PROBLEM TO WORK ON. Copy the records below word for word, starting with the line that contains "h0: median 96, box" and going on through the line that contains "h9: median 146, box".

THE RECORDS.
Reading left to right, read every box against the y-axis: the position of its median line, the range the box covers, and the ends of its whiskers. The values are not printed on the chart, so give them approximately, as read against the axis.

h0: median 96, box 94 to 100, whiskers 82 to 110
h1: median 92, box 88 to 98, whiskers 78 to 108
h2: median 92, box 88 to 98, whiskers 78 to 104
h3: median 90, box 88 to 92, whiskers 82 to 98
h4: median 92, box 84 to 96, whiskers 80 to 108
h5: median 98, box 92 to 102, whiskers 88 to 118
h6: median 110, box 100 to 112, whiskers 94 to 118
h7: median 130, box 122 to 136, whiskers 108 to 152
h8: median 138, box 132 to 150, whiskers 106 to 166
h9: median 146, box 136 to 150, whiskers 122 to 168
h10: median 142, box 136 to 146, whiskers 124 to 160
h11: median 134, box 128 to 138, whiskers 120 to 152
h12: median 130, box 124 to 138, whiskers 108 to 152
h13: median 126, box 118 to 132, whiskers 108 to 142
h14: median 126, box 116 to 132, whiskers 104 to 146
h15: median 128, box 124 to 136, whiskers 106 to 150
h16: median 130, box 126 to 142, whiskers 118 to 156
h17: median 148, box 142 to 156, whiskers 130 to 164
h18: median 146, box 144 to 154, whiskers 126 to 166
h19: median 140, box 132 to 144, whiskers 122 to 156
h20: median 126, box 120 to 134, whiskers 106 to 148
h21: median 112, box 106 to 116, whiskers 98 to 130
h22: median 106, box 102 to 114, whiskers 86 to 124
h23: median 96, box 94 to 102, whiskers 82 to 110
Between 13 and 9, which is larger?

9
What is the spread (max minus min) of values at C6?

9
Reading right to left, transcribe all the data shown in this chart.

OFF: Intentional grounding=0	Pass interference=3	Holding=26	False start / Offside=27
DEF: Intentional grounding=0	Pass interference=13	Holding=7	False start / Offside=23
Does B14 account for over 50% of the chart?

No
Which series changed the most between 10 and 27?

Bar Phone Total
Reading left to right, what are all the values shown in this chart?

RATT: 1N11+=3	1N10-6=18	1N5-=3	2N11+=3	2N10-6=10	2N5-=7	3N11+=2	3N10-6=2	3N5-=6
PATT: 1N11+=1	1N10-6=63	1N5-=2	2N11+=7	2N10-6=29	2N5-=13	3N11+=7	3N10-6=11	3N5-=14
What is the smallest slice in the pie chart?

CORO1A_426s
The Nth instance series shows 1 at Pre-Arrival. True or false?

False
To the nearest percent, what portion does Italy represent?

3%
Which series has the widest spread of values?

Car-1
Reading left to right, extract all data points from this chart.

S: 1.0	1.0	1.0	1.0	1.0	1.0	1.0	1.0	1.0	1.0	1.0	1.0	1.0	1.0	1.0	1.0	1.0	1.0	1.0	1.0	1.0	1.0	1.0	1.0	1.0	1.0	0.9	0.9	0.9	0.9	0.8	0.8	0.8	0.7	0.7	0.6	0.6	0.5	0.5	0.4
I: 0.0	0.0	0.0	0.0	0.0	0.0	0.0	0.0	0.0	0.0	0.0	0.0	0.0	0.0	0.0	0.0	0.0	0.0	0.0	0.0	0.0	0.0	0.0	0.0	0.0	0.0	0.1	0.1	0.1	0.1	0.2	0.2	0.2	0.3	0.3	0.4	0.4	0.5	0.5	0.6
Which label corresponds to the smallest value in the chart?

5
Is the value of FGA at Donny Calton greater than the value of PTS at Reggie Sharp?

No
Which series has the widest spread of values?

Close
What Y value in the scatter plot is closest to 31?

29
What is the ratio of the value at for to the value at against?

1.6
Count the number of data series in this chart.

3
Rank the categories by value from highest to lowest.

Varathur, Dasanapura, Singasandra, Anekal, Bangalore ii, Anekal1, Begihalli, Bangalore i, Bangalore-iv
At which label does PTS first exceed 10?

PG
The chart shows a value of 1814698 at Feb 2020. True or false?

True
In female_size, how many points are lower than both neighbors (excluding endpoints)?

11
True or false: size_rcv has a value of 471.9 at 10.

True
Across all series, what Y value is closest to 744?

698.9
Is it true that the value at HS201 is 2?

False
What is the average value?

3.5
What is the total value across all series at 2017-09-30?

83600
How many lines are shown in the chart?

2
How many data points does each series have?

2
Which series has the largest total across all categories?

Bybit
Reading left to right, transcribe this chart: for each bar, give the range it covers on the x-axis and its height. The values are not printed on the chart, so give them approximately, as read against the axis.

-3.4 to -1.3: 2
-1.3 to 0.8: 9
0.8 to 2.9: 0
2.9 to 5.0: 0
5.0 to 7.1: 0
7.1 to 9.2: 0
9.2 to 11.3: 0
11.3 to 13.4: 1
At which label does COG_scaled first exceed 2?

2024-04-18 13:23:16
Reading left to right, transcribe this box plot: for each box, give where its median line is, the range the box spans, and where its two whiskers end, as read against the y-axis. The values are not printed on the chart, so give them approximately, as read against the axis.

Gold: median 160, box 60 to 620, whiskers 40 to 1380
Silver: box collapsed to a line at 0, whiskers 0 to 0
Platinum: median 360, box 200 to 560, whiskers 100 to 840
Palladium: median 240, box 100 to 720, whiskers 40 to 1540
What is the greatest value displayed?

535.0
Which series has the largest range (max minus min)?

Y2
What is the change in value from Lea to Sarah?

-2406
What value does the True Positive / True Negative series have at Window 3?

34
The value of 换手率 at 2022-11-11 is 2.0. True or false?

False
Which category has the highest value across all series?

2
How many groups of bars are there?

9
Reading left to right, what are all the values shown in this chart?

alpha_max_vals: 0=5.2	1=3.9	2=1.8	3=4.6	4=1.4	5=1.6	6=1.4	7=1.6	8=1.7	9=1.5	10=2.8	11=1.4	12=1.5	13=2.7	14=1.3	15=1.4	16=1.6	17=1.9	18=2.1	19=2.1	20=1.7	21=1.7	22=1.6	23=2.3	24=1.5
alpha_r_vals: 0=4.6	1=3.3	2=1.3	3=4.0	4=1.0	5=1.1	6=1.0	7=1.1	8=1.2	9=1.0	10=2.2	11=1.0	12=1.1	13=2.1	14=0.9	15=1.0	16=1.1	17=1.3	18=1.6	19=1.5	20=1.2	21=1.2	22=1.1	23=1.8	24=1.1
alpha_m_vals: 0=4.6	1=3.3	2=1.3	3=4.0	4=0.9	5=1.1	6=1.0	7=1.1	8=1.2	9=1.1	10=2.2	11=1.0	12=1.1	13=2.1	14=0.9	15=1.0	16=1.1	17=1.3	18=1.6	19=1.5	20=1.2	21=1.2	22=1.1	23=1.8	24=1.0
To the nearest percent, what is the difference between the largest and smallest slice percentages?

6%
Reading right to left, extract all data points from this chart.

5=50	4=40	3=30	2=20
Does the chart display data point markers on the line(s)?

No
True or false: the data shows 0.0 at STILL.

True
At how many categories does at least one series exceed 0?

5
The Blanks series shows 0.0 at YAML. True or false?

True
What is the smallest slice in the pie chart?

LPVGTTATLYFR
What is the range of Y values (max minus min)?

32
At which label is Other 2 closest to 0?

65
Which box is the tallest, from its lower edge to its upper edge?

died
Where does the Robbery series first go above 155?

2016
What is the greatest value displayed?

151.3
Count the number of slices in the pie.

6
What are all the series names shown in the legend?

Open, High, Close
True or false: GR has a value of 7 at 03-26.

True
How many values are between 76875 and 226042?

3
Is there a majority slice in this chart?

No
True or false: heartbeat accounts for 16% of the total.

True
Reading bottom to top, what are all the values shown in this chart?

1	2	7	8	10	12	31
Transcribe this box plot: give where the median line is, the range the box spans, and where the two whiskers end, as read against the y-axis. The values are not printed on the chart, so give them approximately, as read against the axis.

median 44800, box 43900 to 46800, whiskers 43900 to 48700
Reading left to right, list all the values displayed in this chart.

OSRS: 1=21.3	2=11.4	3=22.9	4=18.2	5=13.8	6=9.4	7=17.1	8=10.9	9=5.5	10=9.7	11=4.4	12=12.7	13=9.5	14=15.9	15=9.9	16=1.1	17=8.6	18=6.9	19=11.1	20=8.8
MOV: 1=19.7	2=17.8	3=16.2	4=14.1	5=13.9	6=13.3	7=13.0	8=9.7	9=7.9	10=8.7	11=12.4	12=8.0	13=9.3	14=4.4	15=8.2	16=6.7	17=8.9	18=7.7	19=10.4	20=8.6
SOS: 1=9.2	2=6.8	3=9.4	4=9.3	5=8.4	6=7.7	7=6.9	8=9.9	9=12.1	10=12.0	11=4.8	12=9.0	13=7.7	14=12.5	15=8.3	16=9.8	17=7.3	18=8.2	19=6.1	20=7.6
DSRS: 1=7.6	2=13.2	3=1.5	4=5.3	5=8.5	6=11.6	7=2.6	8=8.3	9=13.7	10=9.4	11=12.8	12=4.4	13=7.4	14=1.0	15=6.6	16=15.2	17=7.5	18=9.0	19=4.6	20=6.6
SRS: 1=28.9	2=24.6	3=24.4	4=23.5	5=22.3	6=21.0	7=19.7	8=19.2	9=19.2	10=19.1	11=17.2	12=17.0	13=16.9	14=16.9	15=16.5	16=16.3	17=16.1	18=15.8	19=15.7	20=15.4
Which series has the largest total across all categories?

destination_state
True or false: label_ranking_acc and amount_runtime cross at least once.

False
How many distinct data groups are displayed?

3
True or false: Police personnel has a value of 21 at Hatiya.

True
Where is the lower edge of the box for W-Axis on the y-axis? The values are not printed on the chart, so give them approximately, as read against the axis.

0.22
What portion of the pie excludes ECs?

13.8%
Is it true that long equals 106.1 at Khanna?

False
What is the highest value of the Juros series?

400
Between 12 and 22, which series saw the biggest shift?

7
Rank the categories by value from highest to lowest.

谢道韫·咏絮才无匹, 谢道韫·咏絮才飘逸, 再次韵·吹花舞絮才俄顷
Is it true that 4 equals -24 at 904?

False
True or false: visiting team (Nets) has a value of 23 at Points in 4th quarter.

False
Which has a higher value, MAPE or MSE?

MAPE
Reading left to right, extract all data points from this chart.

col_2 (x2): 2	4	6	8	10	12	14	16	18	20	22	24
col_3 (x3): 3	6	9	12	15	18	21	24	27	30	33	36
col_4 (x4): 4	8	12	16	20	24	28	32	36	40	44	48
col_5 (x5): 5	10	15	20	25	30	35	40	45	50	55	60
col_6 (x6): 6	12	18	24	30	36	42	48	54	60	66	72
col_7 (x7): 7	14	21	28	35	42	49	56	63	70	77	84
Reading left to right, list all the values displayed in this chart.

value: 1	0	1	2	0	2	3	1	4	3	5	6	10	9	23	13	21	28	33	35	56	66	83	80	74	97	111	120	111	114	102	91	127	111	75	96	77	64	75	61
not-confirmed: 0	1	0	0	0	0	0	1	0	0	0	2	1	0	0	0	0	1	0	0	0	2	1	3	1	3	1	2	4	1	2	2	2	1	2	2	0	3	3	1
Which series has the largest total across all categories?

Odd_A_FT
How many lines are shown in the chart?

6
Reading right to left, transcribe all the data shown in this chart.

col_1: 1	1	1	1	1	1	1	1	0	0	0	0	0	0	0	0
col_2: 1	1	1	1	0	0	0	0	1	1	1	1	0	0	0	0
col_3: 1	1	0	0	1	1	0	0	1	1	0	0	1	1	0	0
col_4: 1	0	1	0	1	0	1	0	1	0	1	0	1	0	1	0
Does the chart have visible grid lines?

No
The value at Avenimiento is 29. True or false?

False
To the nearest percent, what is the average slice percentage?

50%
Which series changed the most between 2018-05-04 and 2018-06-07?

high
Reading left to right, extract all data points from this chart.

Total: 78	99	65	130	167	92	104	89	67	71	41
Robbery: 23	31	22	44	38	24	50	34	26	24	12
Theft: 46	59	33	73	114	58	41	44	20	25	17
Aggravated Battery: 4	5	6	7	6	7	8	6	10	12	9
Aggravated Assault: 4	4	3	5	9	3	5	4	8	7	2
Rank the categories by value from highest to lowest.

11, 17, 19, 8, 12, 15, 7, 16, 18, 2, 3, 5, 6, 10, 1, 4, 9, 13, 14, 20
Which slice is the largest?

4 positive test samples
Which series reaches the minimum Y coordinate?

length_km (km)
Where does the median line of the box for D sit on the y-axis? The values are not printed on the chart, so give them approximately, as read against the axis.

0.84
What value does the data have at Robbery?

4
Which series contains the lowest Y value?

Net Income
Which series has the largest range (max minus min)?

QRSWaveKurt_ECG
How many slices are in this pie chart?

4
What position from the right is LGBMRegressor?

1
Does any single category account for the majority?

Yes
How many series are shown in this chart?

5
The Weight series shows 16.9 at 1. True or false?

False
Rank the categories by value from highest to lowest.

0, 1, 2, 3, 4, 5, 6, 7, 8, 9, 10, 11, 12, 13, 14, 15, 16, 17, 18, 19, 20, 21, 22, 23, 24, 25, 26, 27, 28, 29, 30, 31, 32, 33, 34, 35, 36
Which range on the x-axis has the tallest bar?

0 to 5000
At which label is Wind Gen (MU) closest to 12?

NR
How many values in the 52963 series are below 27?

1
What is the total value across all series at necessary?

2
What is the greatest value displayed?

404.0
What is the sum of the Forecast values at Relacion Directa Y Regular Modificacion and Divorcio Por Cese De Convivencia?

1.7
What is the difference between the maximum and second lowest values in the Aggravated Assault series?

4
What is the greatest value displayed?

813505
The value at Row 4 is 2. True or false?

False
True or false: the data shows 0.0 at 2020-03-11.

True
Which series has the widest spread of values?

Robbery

EXERCISE OUTPUT.
h0: median 96, box 94 to 100, whiskers 82 to 110
h1: median 92, box 88 to 98, whiskers 78 to 108
h2: median 92, box 88 to 98, whiskers 78 to 104
h3: median 90, box 88 to 92, whiskers 82 to 98
h4: median 92, box 84 to 96, whiskers 80 to 108
h5: median 98, box 92 to 102, whiskers 88 to 118
h6: median 110, box 100 to 112, whiskers 94 to 118
h7: median 130, box 122 to 136, whiskers 108 to 152
h8: median 138, box 132 to 150, whiskers 106 to 166
h9: median 146, box 136 to 150, whiskers 122 to 168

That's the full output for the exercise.